[Pixel coordinate listings]

....

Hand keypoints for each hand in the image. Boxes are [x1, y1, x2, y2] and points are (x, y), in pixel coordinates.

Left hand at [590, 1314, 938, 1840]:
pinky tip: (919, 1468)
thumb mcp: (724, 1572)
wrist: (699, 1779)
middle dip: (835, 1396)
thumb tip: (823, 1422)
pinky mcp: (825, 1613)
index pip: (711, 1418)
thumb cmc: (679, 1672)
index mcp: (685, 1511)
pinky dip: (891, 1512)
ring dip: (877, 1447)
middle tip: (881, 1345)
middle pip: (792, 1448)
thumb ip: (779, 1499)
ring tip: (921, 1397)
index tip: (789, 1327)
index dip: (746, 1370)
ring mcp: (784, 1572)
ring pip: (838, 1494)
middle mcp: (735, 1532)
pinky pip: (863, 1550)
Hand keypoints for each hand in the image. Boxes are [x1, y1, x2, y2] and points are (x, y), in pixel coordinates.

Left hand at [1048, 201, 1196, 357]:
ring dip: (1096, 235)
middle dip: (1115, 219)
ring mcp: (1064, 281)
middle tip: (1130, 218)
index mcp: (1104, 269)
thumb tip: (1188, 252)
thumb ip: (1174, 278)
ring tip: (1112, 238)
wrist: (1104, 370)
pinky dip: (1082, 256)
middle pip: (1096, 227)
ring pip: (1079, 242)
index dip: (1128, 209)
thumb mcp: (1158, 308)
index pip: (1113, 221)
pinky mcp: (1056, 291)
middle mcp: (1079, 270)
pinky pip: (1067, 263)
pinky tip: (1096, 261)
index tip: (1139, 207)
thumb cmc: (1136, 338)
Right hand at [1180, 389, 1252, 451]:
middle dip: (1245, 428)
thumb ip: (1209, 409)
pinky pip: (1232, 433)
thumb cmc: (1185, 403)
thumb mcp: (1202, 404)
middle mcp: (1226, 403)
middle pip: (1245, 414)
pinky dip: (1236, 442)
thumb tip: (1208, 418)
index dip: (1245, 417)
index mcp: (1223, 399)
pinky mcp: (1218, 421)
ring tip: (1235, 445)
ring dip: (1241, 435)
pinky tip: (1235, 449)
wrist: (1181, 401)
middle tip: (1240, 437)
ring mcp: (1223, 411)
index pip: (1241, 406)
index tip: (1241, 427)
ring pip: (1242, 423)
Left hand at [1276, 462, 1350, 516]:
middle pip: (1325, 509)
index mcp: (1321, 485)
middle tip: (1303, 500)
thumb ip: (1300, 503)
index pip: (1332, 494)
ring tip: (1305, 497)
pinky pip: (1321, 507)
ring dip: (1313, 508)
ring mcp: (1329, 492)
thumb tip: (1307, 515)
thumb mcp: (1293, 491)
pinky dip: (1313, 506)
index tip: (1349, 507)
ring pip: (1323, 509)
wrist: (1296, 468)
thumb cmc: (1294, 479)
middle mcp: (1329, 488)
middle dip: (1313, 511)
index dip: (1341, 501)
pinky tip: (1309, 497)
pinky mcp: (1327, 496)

....

Give back exactly the lines above starting at the line where "ring tip: (1112, 238)" appears and ending at the line where "thumb mcp: (1202, 404)" appears, both included, with no other lines.

### [Task response]
ring tip: (1112, 238)
wrist: (1104, 370)
pinky dip: (1082, 256)
middle pip: (1096, 227)
ring pip: (1079, 242)
index dip: (1128, 209)
thumb mcp: (1158, 308)
index pip: (1113, 221)
pinky mcp: (1056, 291)
middle mcp: (1079, 270)
pinky pip: (1067, 263)
pinky tip: (1096, 261)
index tip: (1139, 207)
thumb cmc: (1136, 338)
Right hand at [1180, 389, 1252, 451]:
middle dip: (1245, 428)
thumb ip: (1209, 409)
pinky pip: (1232, 433)
thumb cmc: (1185, 403)
thumb mcp: (1202, 404)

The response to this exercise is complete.